Dans la mesure où vous retrouveriez un emploi nous vous demandons de nous le faire savoir par écrit et les sommes trop prélevées vous seront restituées.
Votre droit individuel à la formation (DIF) s’élève à 50 heures. Si vous nous en faites la demande avant la date d’expiration de votre préavis, les sommes correspondantes peuvent être affectées au financement d’une action de formation, de bilan de compétences ou de validation des acquis de l’expérience.

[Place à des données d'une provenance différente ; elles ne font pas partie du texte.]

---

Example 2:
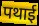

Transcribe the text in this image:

पथाई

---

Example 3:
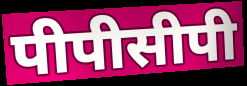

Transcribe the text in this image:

पीपीसीपी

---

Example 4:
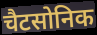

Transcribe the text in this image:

चैटसोनिक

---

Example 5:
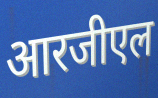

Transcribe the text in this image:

आरजीएल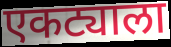
एकट्यालाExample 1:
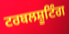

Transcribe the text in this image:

ਟਰਬਲਸ਼ੂਟਿੰਗ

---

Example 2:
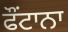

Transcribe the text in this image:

ਫੌਂਟਾਨਾ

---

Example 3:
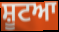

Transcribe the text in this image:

ਸ਼ੂਟਆ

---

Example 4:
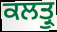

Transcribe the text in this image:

ਕਲਤ੍ਰੁ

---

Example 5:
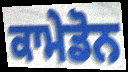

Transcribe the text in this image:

ਕਾਮੇਡੋਨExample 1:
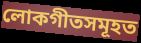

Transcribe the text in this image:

লোকগীতসমূহত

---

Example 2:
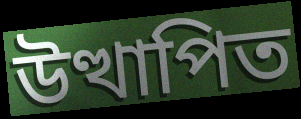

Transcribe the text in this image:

উত্থাপিত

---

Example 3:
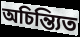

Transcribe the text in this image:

অচিন্ত্যিত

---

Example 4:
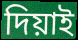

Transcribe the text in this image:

দিয়াই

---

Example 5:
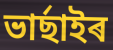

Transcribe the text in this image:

ভাৰ্ছাইৰ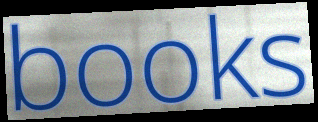
books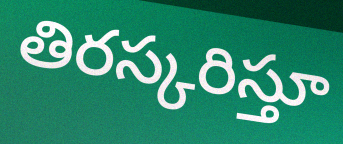
తిరస్కరిస్తూ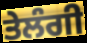
ਤੇਲੰਗੀ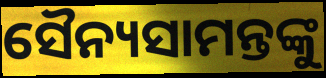
ସୈନ୍ୟସାମନ୍ତଙ୍କୁ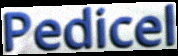
Pedicel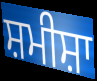
ਸ਼ਮੀਸ਼ਾ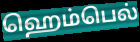
ஹெம்பெல்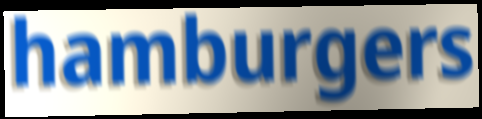
hamburgers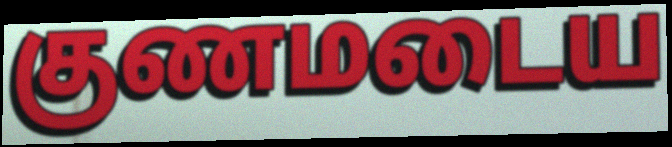
குணமடையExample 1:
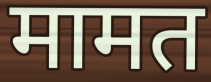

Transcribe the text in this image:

मामत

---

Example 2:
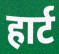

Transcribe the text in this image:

हार्ट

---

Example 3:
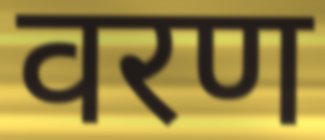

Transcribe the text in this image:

वरण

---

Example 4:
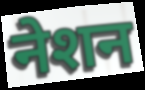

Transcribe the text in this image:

नेशन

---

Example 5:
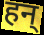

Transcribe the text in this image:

हन्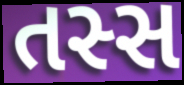
તસ્સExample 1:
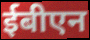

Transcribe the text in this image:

ईबीएन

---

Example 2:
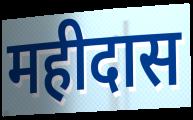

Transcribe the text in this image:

महीदास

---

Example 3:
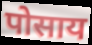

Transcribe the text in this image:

पोसाय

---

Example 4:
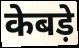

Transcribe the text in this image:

केबड़े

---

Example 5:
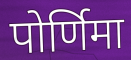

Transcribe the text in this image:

पोर्णिमा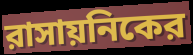
রাসায়নিকের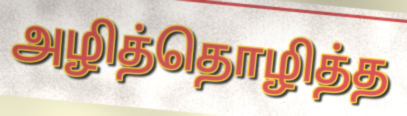
அழித்தொழித்த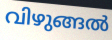
വിഴുങ്ങൽ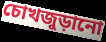
চোখজুড়ানোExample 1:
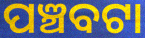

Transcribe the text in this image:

ପଞ୍ଚବଟା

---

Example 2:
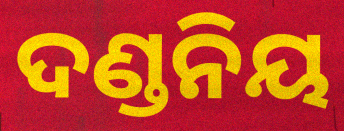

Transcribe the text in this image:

ଦଣ୍ଡନିୟ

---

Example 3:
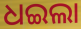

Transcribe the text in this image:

ଧଇଲା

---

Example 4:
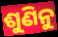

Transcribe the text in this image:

ଶୁଣିନୁ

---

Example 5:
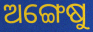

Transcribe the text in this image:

ଅଙ୍ଗେଷୁ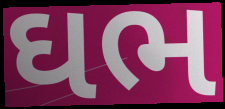
ઘભ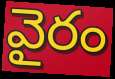
వైరంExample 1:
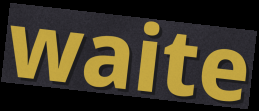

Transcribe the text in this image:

waite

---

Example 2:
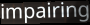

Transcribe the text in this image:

impairing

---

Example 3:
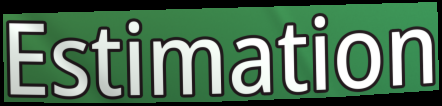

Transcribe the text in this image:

Estimation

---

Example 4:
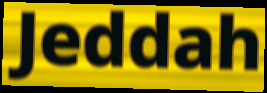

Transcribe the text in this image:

Jeddah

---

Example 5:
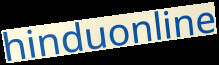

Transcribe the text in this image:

hinduonline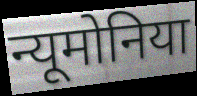
न्यूमोनिया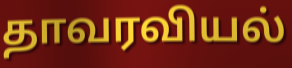
தாவரவியல்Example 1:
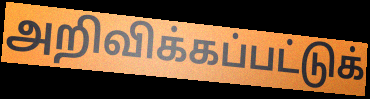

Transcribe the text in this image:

அறிவிக்கப்பட்டுக்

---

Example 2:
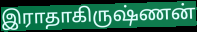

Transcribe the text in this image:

இராதாகிருஷ்ணன்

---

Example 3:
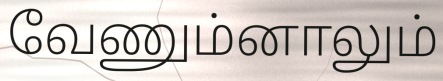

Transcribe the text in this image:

வேணும்னாலும்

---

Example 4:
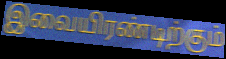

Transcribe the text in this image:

இவையிரண்டிற்கும்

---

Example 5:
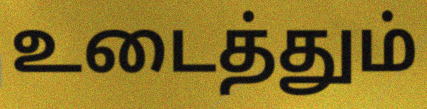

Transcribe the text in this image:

உடைத்தும்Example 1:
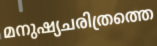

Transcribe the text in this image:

Votre certificat de travail, votre reçu pour solde de tout compte, votre attestation Assedic ainsi
que les sommes qui pourraient vous être dues vous seront envoyés dès que possible.' ;
Attendu que la faute grave est celle qui rend impossible le maintien du salarié dans l’entreprise ; qu’il appartient à l’employeur de l’établir ;
Attendu que la SAS SEPALUMIC INDUSTRIES verse aux débats plusieurs attestations ;
Qu’Z G, opérateur plateau, déclare, qu’alors qu’il travaillait en équipe de nuit, durant la semaine 6 (du 8 au 12 février 2010) et se dirigeait vers la salle de pause, a vu H Y en train de sortir de l’usine une tôle laquée, ce dont il a fait part à sa hiérarchie ;
Qu’Alex Dicko, ouvrier, collègue de H Y en 2010, déclare que celui-ci lui a confié avoir pris des tôles dans l’entreprise durant la semaine 6 et ajoute qu’il lui a conseillé de dire la vérité ;
Qu’Z X et B E attestent que lors d’un entretien ayant eu lieu le 5 mars 2010 entre eux et H Y, suite aux informations parvenues à la hiérarchie, H Y a reconnu avoir sorti, lors de la semaine 6, une tôle laquée et l’avoir pliée pour la mettre dans son coffre et avoir dérobé également des morceaux de profils pour renforcer sa porte de cave ;
Que les faits reprochés à H Y sont établis par ces différentes déclarations suffisamment précises et concordantes dont la preuve contraire ne peut résulter des seules dénégations de celui-ci au cours de l’entretien préalable, ni de la déclaration de Jonathan de Pablos qui déclare seulement n’avoir pas vu H Y dérober du matériel lorsqu’il était son collègue de travail durant les semaines 4, 5 et 6 de l’année 2010 ;
Que ces faits caractérisent un manquement grave de H Y aux obligations résultant du contrat de travail et ne rendent pas possible le maintien du salarié dans l’entreprise ;
Que, par suite, le licenciement pour faute grave de H Y était justifié ;
Qu’il doit être débouté de l’ensemble de ses demandes au titre des indemnités du rupture, de rappel de salaire et de rupture dans des conditions vexatoires ;
Sur la régularité de la procédure de licenciement
Attendu qu’Z X, bien que choisi par le salarié, ne pouvait valablement l’assister lors de l’entretien préalable, en qualité de délégué du personnel, dès lors qu’il était amené à établir une attestation à l’appui de l’argumentation développée par l’employeur ;
Qu’en conséquence, la SAS SEPALUMIC INDUSTRIES doit être condamnée à payer à H Y la somme de 500 € au titre de cette irrégularité de procédure ;
PAR CES MOTIFS
La Cour,
Infirme le jugement déféré,
Statuant à nouveau,
Requalifie les contrats de travail à durée déterminée en contrats de travail à durée indéterminée,
Condamne la SAS SEPALUMIC INDUSTRIES à payer à H Y la somme de 1.800 € au titre de l’indemnité de requalification,
Dit que le licenciement pour faute grave de H Y était justifié,
Le déboute de sa demande de rappel de salaire pendant la période de mise à pied conservatoire et de ses demandes au titre des indemnités de rupture et du caractère vexatoire de la rupture,
Condamne la SAS SEPALUMIC INDUSTRIES à payer à H Y la somme de 500 € au titre de l’irrégularité de procédure,
Dit n’y avoir lieu de faire application de l’article 700 du code de procédure civile,
Dit que les dépens de première instance et d’appel seront supportés à concurrence d’un tiers par la SAS SEPALUMIC INDUSTRIES et de deux tiers par H Y.